* _Stored data_
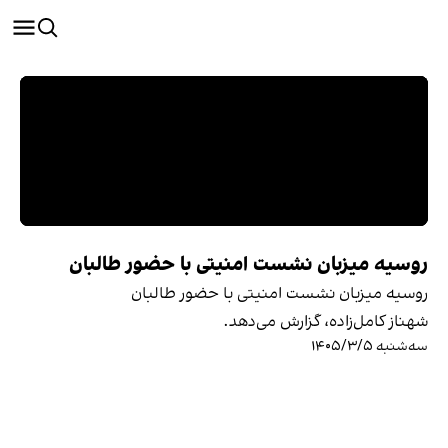
روسیه میزبان نشست امنیتی با حضور طالبان
روسیه میزبان نشست امنیتی با حضور طالبان
شهناز کامل‌زاده، گزارش می‌دهد.
سه‌شنبه ۱۴۰۵/۳/۵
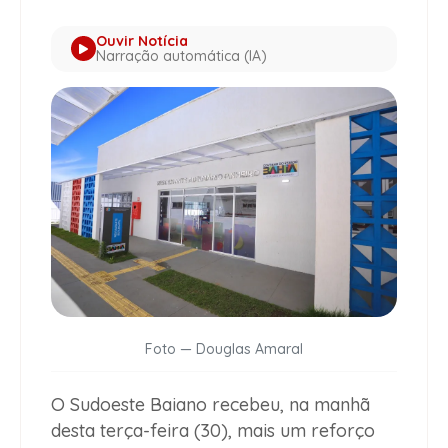
Ouvir Notícia
Narração automática (IA)
Foto — Douglas Amaral
O Sudoeste Baiano recebeu, na manhã
desta terça-feira (30), mais um reforço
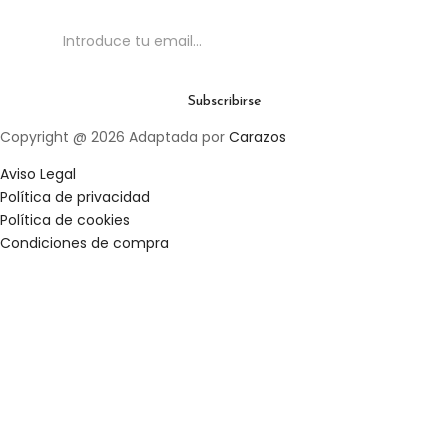
Copyright @ 2026 Adaptada por
Carazos
Aviso Legal
Política de privacidad
Política de cookies
Condiciones de compra
Clos
this
mod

* _Directive_
Look above for the line containing "Copyright @ 2026 Adaptada por"; copy from it through the last line, exactly, and nothing more.

* _Your solution_
Copyright @ 2026 Adaptada por
Carazos
Aviso Legal
Política de privacidad
Política de cookies
Condiciones de compra
Clos
this
mod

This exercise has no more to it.